While Daisey admits he was dishonest, he maintains it was for the greater good: people wouldn’t care about the plight of Chinese workers unless he dressed up — or rather, made up — the details. Lying is his greatest offense, but his justification reveals a breathtaking contempt for the excellent, credible, reporting on Apple’s labour practices by journalists in China and elsewhere, as well as a disregard for the advocacy work on the issue by human rights activists. Just as vexing is Daisey’s disrespect for Lee: did he really think China was such a backwater, and she such a rube that his lies wouldn’t get back to her eventually? Finally, there’s Daisey’s underestimation of his audience. He offers the laziest and cheapest of evasions: the public doesn’t want truth, it wants theatre.
This might be what offends me the most: Daisey’s suggestion that non-fiction writing can’t enlighten and move an audience without resorting to lies. Like Jayson Blair and Stephen Glass before him, Daisey pulled off a classic cheat. He utilized the idea of truth for emotional impact (much of the story’s potency came from the belief that it all really happened), but he didn’t trust that truth — and his own narratives skills — to carry the story. Ultimately, he failed as both a journalist and as an artist (only the latter of which he now claims to be).
For its part, TAL has been admirably transparent and forthcoming in acknowledging its responsibility for the deception. The show is not a news program in the strictest sense, but Daisey’s item was presented as journalism and should have been verified to those standards.
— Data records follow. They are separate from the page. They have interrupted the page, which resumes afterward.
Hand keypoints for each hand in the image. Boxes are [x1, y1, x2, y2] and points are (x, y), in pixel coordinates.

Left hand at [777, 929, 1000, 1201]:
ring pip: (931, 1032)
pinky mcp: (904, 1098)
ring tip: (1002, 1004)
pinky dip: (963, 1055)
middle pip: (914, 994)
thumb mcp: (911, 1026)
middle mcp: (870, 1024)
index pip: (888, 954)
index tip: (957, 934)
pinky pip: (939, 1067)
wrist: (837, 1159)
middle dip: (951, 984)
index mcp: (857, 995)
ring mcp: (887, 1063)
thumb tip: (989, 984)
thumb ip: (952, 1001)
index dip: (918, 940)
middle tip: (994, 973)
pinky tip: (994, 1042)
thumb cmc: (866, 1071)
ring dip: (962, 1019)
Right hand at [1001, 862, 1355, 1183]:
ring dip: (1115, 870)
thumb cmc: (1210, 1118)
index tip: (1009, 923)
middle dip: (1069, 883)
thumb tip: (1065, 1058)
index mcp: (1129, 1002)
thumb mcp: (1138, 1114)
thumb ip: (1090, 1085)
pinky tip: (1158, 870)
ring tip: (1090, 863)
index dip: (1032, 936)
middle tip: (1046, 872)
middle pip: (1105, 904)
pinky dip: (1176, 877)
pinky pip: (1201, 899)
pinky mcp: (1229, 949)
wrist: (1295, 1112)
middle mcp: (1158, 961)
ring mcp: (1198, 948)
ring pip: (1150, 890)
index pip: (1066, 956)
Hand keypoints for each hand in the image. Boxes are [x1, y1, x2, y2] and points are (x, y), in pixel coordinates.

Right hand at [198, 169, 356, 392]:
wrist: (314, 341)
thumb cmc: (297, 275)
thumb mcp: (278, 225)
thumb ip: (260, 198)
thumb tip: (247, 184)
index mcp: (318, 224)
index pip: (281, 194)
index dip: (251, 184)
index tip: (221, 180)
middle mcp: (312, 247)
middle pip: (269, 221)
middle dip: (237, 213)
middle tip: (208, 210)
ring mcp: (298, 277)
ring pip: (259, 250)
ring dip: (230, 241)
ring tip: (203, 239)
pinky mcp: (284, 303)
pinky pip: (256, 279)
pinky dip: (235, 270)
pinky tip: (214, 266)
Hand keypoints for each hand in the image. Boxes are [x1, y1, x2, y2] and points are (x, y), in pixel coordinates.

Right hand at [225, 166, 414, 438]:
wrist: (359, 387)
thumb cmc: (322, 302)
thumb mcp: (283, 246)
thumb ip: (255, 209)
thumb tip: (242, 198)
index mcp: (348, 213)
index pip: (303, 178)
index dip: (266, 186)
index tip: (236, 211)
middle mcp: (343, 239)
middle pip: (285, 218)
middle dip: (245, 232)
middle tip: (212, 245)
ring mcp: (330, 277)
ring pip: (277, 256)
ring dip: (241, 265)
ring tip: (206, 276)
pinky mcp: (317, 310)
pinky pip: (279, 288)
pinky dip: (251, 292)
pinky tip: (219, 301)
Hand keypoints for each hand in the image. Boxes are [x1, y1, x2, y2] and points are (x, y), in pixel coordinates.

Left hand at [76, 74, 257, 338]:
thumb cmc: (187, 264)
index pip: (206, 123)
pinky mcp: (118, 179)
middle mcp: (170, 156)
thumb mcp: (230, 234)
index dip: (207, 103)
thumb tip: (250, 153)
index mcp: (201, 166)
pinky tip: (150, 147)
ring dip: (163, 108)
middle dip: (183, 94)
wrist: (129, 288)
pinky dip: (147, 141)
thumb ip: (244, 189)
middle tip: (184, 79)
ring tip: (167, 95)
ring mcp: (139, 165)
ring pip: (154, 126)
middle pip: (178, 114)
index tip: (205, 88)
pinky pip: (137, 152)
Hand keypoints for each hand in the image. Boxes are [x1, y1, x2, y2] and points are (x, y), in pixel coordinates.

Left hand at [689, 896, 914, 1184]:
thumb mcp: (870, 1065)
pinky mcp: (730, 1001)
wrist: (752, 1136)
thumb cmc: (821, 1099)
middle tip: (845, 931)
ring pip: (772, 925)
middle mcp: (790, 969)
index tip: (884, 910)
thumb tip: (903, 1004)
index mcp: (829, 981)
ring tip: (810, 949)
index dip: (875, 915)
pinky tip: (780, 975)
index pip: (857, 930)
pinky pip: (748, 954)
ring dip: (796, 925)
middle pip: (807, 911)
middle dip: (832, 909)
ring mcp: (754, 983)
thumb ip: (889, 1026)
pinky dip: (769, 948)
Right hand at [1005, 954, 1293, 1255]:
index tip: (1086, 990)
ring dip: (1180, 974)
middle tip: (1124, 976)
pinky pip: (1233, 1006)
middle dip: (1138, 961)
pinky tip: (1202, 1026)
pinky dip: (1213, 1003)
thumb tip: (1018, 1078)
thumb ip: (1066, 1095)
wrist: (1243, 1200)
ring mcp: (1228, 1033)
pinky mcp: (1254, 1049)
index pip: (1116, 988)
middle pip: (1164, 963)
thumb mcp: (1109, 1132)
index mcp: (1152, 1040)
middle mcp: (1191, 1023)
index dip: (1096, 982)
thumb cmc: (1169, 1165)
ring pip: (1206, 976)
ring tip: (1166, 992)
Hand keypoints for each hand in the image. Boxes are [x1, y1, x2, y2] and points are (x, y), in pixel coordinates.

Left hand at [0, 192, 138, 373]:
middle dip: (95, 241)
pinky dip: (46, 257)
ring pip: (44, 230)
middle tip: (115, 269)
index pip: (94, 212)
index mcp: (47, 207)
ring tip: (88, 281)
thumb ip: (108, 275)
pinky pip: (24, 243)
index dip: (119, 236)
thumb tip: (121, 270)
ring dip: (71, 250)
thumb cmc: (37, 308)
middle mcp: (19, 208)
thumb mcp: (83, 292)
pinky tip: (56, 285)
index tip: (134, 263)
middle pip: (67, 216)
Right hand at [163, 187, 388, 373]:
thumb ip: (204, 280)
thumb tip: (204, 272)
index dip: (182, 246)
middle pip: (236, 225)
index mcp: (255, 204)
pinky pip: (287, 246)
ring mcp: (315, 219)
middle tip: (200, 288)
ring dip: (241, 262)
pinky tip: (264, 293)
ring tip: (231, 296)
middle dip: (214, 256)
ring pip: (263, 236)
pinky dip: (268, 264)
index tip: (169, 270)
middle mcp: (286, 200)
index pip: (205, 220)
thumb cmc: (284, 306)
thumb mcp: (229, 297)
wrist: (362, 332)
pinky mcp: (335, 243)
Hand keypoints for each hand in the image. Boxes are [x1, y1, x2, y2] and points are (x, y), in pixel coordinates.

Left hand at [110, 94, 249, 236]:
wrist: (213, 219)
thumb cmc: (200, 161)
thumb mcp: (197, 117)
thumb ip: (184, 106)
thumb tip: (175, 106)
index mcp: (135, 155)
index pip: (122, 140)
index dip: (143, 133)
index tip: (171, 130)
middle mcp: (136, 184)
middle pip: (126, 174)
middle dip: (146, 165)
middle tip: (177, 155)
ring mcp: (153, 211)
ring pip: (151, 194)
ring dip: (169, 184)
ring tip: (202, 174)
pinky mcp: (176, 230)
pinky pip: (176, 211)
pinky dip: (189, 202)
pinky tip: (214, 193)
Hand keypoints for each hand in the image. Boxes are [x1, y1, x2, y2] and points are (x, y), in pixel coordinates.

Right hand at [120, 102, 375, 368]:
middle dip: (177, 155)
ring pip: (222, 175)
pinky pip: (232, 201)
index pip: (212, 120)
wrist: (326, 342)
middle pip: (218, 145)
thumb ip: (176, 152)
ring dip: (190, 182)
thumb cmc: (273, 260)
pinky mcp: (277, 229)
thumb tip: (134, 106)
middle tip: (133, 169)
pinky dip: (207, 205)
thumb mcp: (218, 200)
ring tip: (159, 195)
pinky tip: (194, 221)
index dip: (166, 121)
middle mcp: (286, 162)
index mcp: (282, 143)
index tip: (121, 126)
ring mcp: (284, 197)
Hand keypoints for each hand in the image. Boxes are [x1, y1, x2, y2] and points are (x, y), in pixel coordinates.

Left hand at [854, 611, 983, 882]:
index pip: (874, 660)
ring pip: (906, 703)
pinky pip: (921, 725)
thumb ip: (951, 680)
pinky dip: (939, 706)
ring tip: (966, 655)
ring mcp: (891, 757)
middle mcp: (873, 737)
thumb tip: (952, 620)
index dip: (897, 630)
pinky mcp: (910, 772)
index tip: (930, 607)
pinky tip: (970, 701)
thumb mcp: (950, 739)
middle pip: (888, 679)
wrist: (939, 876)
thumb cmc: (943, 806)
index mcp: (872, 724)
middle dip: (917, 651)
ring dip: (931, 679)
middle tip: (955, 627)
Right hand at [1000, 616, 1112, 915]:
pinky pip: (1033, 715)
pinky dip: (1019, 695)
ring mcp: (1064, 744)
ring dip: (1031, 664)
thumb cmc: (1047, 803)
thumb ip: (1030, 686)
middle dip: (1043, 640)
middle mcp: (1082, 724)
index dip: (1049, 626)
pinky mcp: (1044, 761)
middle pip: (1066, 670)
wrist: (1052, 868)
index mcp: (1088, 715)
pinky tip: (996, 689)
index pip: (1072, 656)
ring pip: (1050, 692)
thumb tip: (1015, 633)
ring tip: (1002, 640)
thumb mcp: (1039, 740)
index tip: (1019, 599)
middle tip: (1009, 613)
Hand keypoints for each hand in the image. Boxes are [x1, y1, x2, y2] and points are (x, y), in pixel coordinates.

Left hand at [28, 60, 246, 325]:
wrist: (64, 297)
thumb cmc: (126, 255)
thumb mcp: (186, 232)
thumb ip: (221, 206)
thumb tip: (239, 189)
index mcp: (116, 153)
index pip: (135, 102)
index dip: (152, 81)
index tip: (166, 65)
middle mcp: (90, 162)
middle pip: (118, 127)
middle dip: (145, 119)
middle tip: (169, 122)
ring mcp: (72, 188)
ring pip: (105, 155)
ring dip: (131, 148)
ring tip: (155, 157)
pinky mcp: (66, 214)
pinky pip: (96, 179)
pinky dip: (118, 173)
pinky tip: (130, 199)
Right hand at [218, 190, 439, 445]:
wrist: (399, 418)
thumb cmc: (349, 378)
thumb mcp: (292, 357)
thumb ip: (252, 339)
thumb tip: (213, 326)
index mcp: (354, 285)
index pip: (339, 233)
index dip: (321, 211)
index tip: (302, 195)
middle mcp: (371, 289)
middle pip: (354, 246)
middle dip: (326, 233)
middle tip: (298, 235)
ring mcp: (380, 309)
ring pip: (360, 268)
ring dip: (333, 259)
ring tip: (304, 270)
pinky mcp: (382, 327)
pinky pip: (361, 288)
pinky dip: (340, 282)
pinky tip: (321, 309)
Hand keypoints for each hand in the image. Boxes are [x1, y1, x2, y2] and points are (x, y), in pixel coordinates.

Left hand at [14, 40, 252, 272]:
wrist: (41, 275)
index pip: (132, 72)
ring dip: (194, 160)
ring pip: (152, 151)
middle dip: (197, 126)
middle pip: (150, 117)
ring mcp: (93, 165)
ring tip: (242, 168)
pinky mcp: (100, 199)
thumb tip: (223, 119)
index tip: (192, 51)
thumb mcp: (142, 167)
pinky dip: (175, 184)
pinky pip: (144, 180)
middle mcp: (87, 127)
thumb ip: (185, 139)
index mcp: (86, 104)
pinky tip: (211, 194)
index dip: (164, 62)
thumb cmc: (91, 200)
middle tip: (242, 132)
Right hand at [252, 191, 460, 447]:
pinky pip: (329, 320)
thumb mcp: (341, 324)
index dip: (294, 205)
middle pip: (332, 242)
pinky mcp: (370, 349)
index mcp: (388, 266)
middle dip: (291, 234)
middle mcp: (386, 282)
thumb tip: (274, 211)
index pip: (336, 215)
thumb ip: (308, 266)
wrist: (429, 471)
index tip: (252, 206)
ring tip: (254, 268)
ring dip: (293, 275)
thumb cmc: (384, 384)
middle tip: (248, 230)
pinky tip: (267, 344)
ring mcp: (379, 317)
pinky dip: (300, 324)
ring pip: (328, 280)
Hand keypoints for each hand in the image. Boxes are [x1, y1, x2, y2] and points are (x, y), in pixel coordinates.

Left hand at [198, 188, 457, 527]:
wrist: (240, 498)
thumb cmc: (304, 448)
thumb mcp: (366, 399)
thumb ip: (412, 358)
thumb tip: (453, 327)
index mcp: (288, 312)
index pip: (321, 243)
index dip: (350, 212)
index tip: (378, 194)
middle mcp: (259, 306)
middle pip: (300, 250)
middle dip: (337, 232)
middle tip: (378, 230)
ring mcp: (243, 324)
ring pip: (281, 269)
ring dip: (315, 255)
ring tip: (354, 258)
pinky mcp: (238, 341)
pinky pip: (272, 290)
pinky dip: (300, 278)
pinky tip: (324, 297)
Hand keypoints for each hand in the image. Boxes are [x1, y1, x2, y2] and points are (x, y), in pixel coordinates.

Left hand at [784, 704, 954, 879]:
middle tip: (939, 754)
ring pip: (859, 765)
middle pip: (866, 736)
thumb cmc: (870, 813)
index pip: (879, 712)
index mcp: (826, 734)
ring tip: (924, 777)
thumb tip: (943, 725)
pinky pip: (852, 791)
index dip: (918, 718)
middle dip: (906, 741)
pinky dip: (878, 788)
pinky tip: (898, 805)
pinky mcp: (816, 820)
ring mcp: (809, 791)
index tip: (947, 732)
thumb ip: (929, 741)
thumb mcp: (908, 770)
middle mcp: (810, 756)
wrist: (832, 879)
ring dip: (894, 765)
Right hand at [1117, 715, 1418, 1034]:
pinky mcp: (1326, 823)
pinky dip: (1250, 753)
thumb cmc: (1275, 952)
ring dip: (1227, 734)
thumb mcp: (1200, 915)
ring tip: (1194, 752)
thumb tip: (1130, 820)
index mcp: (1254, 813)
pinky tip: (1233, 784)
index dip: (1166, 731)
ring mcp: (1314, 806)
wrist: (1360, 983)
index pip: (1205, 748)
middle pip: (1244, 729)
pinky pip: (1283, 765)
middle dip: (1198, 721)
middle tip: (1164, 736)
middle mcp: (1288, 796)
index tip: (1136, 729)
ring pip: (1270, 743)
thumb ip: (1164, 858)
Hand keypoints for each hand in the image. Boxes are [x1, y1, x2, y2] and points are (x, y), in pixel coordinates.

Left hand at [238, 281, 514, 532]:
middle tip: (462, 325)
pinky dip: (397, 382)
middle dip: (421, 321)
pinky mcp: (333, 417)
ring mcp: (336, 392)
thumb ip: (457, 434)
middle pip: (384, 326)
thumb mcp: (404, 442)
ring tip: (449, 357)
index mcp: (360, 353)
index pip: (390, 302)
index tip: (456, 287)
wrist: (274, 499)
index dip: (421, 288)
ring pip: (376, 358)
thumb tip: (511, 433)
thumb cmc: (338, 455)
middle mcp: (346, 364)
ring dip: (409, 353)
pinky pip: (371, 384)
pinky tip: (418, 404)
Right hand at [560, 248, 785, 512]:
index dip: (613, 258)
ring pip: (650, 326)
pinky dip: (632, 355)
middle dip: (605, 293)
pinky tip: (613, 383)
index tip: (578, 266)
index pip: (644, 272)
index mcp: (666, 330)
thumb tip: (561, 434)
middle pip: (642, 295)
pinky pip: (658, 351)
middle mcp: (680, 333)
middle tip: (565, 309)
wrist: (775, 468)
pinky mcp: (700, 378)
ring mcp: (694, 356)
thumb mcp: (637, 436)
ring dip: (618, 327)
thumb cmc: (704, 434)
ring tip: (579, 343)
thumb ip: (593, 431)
TAL’s producers trusted Daisey and “went on author” (what we call it when a fact can’t be confirmed, but we trust the writer based on their credibility) in certain cases because so much of what he said did check out with other news reports and Apple’s own audit of its Chinese factories.
Journalist Craig Silverman, an indefatigable watchdog of media error, details TAL’s fact-checking missteps here. Still, after listening to Glass’s painstaking autopsy of the error, it’s difficult to feel anything other than professional and personal empathy. In the end, all I can think is there but for the grace of Gregory, Kristin, Sara, and Victoria go I.
Rachel Giese is a senior editor at The Walrus.